Today’s Final Biological Opinion restricts some uses of malathion, in theory, but contains loopholes that make the restrictions meaningless in the real world. For example, the spraying of malathion against mosquitoes is restricted “where possible”. But what makes the restrictions unworkable is undefined, effectively giving the green light to virtually all pesticide spraying.
This analysis is the first National Biological Opinion conducted by the Fish and Wildlife Service for any pesticide. But it has adopted industry-friendly methodologies for species harm assessments that were ordered after direct intervention by President Trump’s Interior Secretary David Bernhardt.
“The reason the Biden administration is hiding behind David Bernhardt’s twisted legal thinking so it can ignore the harrowing extinction crisis is beyond amazement,” Burd said. “President Biden’s conservation promises are meaningless if this administration doesn’t even have the backbone to stand up to the corporations that poison our planet and our children.”

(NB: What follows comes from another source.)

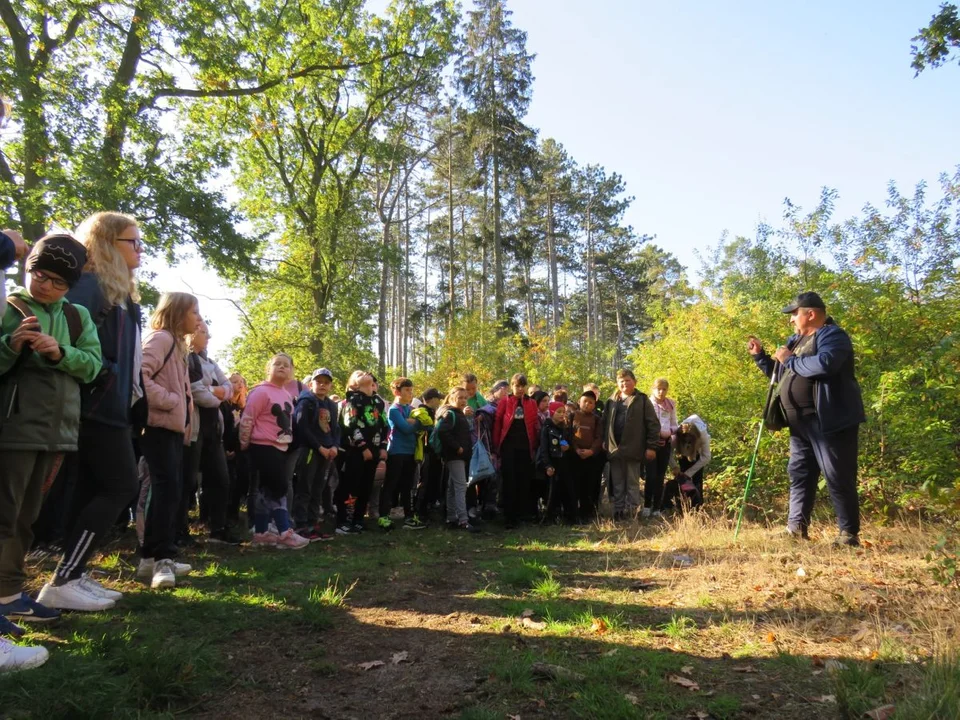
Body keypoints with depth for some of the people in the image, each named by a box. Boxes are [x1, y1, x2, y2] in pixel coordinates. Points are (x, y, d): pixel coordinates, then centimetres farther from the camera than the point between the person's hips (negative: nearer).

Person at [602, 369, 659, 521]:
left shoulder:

Approximately 1 million pounds of malathion are used in the United States each year. The insecticide is a neurotoxin that is part of the dangerous class of older pesticides called organophosphates. Organophosphates have been used as nerve agents in chemical warfare and have been linked to Gulf War Syndrome, which causes fatigue, headaches, skin problems and respiratory problems in humans.
In January 2017, the EPA completed its biological assessment on malathion, determining that 97% of federally protected species are likely damaged by malathion. Following the announcement, Dow AgroSciences officials asked the Trump administration to suspend assessments.

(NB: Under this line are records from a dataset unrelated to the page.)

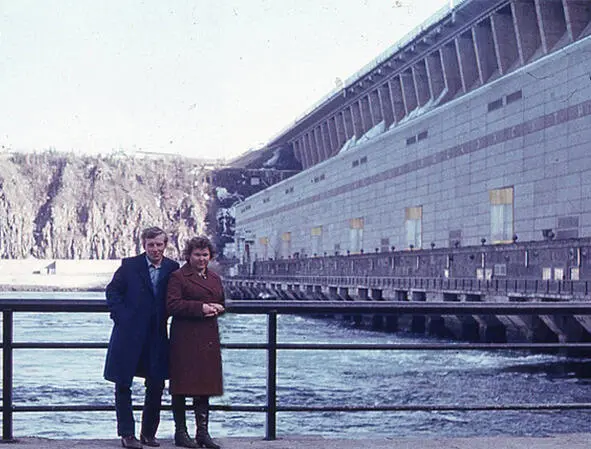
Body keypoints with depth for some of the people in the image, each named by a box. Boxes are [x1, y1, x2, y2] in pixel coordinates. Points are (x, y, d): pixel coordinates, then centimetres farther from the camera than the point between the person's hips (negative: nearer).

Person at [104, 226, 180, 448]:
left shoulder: (172, 268, 3)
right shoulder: (129, 265, -3)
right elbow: (112, 291, 0)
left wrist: (167, 316, -4)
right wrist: (121, 317, -8)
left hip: (157, 336, 2)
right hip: (129, 335, -2)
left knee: (156, 386, 6)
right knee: (123, 385, 2)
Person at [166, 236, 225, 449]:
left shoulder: (214, 278, 18)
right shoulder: (177, 277, -3)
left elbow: (221, 303, 24)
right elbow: (172, 305, -12)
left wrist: (216, 308, 0)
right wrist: (201, 308, -15)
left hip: (208, 338, 6)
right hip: (185, 338, -6)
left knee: (205, 385, 7)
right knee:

In May 2017, the Fish and Wildlife Service announced that after nearly four years of work, its draft biological advisory assessing the harms of the pesticide was nearing completion and would be ready for public comment within months. As career Fish and Wildlife Service staff members prepared to make the biological opinion available for public comment, they briefed Trump’s political appointees, including Acting Interior Secretary Bernhardt, on the findings. the agency’s nearly four years of rigorous scientific review.

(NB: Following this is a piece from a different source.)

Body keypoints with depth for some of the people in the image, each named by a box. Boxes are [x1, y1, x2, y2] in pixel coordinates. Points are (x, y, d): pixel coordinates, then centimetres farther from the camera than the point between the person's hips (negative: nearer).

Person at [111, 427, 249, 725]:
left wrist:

Following that briefing, senior Trump Interior Department officials, including Bernhardt, moved to suspend publication of the Service’s assessment indefinitely. The unprecedented efforts of the Trump administration to undermine these findings were highlighted in a New York Times investigation.
A document obtained by the Center for Biological Diversity through the Freedom of Information Act revealed that the assessments were suspended after key policymakers were informed that the Service’s analysis had determined that malathion jeopardized the continued existence of 1,284 protected species.
In the years that followed, the findings prompted the EPA to take no action to limit the use of malathion in areas where the species are endangered.
Under a legal agreement, the Fish and Wildlife Service was to issue a biological advisory by the end of 2017 identifying ways to protect endangered species from malathion, along with two other organophosphate insecticides, chlorpyrifos and diazinon. , as required by the Endangered Species Act. Cash Act. The Trump administration has refused to honor the legal agreement.
In May 2018, the Center again sued the EPA and the Service for failing to comply with its obligation to study the impacts of malathion, prompting the agency to release today’s assessment. today.
Last month, the Center sued the Fish and Wildlife Service for failing to complete endangered species consultations regarding the pesticides chlorpyrifos and diazinon.